------ GIVEN PASSAGE ------

Trading term

What is Oversold?

Oversold describes a market that has fallen far and fast enough that a momentum indicator flags it as stretched — for example, RSI below 30. It suggests price may be due for a bounce, but in a strong downtrend a market can stay oversold for a long time.

'Oversold' is the mirror of overbought. When a momentum oscillator drops into its lower extreme — RSI below 30, the stochastic below 20 — sellers have been so dominant that the decline may be getting overdone. The mean-reversion logic says stretched moves tend to snap back, so an oversold reading hints that a bounce could be near.

But oversold is not a 'buy' signal by itself. In a strong downtrend, an oscillator can stay pinned in oversold territory for a long time while price keeps falling — trying to catch that 'falling knife' on an oversold reading alone is dangerous. Oversold is best treated as caution or context: the move is stretched, watch for a bounce. It's most reliable in ranging markets, where extremes genuinely revert, and best confirmed by price action before acting.

------

YOUR GOAL - Write the next part of the oversold explainer, starting after its last sentence. The entries after this point play no part in the work and can be skipped.

------ MATERIAL PROVIDED ------

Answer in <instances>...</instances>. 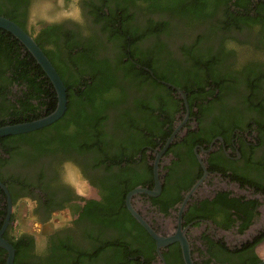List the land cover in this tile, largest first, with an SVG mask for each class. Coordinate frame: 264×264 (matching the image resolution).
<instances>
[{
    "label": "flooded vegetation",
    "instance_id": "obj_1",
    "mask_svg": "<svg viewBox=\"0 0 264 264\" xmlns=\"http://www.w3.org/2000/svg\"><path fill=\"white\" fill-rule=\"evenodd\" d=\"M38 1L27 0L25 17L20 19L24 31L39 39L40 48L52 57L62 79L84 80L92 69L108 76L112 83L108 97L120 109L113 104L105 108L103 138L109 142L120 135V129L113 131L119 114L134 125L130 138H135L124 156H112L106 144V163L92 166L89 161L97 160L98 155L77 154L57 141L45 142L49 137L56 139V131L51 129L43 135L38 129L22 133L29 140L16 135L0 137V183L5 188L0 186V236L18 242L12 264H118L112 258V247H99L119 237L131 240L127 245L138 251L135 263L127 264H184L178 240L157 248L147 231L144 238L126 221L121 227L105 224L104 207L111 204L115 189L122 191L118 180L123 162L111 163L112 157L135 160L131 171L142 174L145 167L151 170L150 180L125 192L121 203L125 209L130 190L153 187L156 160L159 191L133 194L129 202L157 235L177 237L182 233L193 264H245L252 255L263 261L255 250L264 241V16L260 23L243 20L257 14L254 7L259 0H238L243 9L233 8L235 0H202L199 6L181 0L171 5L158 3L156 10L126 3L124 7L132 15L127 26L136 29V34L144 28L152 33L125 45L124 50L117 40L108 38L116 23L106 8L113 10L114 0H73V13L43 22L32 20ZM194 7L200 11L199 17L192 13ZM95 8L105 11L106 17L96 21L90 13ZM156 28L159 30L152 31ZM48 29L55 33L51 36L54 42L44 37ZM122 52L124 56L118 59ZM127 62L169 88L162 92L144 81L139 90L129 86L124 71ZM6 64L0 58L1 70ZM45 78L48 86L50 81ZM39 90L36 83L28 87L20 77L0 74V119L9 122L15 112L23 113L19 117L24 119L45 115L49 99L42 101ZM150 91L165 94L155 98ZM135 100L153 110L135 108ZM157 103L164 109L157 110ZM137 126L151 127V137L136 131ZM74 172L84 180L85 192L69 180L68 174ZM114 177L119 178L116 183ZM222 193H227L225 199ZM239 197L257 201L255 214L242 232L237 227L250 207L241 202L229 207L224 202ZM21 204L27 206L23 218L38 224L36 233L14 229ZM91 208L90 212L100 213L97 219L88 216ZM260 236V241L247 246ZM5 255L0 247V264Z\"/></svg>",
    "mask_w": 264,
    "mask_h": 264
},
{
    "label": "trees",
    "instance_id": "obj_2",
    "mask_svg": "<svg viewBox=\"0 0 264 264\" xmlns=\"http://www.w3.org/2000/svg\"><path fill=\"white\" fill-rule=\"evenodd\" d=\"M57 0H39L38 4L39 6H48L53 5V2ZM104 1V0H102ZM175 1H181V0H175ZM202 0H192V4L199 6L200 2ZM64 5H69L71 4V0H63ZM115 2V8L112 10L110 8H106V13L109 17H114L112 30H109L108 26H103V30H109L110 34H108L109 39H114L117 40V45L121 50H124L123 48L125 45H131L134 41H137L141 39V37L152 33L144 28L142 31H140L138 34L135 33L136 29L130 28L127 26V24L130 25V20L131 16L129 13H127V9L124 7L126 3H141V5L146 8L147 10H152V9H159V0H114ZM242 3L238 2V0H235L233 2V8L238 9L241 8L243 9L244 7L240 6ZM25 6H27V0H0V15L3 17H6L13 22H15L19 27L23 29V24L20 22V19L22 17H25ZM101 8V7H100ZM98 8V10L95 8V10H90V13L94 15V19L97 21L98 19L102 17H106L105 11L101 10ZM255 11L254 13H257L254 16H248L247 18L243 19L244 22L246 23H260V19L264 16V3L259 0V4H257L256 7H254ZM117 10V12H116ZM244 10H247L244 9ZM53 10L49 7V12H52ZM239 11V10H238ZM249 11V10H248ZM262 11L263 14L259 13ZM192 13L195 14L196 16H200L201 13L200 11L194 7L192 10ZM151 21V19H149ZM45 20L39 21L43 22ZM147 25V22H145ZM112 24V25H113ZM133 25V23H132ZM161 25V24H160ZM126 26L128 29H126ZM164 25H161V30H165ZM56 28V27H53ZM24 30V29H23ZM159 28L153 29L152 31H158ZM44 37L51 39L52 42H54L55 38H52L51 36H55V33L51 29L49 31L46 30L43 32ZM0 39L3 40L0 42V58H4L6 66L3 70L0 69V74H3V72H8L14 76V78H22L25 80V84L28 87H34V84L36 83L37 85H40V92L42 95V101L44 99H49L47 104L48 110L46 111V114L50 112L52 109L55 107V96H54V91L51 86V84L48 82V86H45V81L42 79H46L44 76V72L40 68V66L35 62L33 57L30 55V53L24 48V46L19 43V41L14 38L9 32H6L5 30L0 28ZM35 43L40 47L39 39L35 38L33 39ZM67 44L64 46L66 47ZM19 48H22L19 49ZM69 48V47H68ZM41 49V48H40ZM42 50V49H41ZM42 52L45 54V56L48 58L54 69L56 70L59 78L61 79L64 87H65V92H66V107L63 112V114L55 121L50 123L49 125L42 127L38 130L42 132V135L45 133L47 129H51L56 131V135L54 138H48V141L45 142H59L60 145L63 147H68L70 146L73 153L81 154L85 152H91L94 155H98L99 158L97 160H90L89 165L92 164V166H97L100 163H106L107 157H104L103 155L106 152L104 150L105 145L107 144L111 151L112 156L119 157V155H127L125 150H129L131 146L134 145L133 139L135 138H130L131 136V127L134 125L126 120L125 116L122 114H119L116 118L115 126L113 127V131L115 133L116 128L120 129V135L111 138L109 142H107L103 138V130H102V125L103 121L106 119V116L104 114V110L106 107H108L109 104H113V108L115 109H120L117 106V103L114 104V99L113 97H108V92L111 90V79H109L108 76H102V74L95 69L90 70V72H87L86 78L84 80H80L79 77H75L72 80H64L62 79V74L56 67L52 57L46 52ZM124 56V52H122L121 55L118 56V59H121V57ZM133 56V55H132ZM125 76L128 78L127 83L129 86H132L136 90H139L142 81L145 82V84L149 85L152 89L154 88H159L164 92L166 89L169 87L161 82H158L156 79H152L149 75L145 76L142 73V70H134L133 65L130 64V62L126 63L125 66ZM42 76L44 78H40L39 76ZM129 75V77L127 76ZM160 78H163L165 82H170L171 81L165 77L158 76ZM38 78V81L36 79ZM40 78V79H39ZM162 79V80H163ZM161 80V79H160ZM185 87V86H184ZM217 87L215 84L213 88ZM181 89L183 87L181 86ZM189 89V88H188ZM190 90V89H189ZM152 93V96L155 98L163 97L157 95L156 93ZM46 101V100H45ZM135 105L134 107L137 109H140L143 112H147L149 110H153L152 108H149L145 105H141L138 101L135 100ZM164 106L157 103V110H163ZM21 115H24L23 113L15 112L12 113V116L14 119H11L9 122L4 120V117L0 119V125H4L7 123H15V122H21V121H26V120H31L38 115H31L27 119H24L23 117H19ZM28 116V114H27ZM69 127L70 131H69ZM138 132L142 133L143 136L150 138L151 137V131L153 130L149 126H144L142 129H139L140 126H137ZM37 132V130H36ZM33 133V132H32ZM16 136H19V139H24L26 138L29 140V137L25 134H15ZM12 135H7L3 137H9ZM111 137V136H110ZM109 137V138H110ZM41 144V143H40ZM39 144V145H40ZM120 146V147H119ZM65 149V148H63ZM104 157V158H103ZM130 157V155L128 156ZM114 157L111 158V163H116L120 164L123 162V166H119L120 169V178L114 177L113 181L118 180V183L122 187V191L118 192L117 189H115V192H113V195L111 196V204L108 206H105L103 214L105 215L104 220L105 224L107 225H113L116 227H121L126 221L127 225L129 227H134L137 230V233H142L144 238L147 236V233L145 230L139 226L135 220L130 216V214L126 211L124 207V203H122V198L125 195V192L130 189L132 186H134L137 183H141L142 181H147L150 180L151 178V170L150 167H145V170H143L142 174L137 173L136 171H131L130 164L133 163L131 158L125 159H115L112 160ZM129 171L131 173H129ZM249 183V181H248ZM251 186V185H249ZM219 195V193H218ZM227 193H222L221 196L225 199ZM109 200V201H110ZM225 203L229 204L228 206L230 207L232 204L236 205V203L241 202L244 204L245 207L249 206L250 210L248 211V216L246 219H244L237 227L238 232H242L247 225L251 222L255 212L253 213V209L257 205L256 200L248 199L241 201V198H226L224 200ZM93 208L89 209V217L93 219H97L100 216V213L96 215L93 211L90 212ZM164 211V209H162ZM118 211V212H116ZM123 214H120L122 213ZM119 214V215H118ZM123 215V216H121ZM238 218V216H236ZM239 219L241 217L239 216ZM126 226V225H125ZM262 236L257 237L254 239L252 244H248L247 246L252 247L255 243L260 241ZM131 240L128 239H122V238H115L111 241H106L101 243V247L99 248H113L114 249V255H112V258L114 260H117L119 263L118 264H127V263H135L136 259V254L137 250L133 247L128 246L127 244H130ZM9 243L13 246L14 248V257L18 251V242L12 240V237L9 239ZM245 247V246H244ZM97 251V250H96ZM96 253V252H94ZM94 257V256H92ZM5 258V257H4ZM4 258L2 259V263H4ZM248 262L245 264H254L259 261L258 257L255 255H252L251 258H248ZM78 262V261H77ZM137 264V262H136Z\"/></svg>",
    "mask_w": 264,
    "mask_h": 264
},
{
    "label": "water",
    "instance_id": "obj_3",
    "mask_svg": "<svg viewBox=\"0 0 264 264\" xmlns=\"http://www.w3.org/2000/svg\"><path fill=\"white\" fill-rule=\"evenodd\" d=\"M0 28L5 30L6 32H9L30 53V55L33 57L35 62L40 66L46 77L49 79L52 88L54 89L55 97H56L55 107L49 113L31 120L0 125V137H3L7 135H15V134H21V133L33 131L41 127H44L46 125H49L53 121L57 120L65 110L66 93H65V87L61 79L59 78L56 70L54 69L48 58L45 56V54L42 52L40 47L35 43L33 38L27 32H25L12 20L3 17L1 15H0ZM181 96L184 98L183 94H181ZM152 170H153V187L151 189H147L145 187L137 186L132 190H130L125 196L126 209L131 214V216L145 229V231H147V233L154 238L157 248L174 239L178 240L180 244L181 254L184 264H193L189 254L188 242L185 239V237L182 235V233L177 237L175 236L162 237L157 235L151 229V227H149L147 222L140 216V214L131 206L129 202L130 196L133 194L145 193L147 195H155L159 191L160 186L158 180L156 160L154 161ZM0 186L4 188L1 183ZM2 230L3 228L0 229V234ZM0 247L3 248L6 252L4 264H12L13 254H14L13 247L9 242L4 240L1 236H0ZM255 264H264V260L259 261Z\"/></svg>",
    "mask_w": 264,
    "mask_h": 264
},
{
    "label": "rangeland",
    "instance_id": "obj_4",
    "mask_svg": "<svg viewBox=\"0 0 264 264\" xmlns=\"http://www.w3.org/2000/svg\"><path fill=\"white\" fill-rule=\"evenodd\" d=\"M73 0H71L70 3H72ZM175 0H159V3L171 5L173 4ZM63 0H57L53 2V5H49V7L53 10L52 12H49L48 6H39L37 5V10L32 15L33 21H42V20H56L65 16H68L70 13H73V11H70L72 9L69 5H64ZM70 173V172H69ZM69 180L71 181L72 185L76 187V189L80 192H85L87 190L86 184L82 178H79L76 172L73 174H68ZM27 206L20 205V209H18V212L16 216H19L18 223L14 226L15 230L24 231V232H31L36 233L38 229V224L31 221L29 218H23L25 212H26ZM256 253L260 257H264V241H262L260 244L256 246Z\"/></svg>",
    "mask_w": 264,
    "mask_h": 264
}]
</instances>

------

RESULT OF THE TASK -
Oversold (RSI below 30)
PRICERSIOversold · RSI < 30

As price falls, RSI drops below 30 into the oversold zone. It's a caution that the move is stretched — but in a strong downtrend RSI can stay there a while, so it's not a buy.

For example

A stock sells off hard and its 14-day RSI drops to 22 — oversold. It hints a bounce may be near, but if the downtrend is strong, RSI can stay below 30 for a while as price keeps sliding.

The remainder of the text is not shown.